Toepassingslevenscyclusbeheer in Azure Container Apps

De levenscyclus van de Azure Container Apps-toepassing draait om revisies.

Wanneer u een container-app implementeert, wordt de eerste revisie automatisch gemaakt. Er worden meer revisies gemaakt wanneer containers worden gewijzigd of wijzigingen worden aangebracht in de template sectie van de configuratie.

Een container-app loopt door vier fasen: implementatie, bijwerken, deactiveren en afsluiten.

Notitie

Azure Container Apps-taken bieden geen ondersteuning voor revisies. Taken worden rechtstreeks geïmplementeerd en bijgewerkt.

Implementatie

Wanneer een container-app wordt geïmplementeerd, wordt de eerste revisie automatisch gemaakt.

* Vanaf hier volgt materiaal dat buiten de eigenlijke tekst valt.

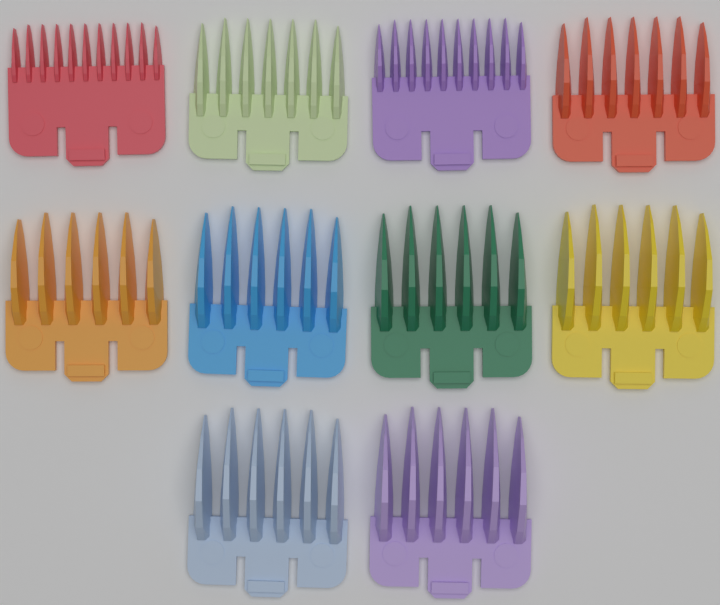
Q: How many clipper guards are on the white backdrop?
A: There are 10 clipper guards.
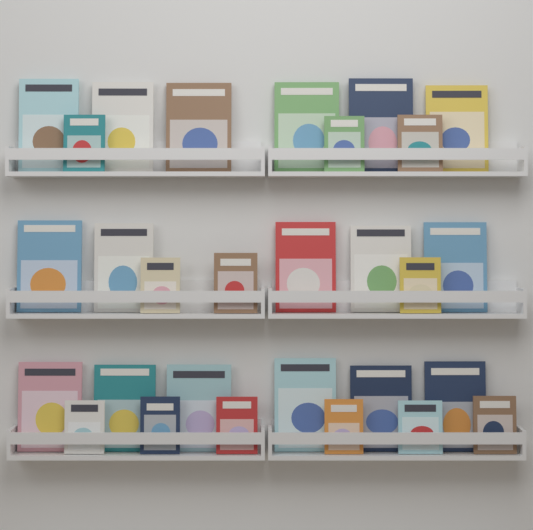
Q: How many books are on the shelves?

Azure Container Apps: Deployment phase

Bijwerken

Wanneer een container-app wordt bijgewerkt met een revisiebereikwijziging, wordt er een nieuwe revisie gemaakt. U kunt kiezen of u oude revisies automatisch wilt deactiveren (één revisiemodus) of toestaan dat deze beschikbaar blijven (meerdere revisiemodus).

Azure Container Apps: Update phase

In de modus voor één revisie verwerkt Container Apps de automatische switch tussen revisies ter ondersteuning van implementatie zonder downtime.

Deactiveren

Zodra een revisie niet meer nodig is, kunt u een revisie deactiveren met de optie om later opnieuw te activeren. Tijdens het deactiveren worden containers in de revisie afgesloten.

Azure Container Apps: Deactivation phase

Afsluiten

De containers worden in de volgende situaties afgesloten:

  • Als een container-app wordt ingeschaald
  • Omdat een container-app wordt verwijderd
  • Omdat een revisie wordt gedeactiveerd

Wanneer een afsluiting wordt gestart, verzendt de containerhost een SIGTERM-bericht naar uw container. De code die in de container is geïmplementeerd, kan reageren op dit bericht op besturingssysteemniveau om beëindiging te verwerken.

Als uw toepassing niet binnen 30 seconden op het SIGTERM bericht reageert, beëindigt SIGKILL uw container.

Zorg er bovendien voor dat uw toepassing probleemloos afsluit kan afhandelen. Containers worden regelmatig opnieuw opgestart, dus verwacht niet dat de status in een container blijft bestaan. Gebruik in plaats daarvan externe caches voor dure cachevereisten in het geheugen.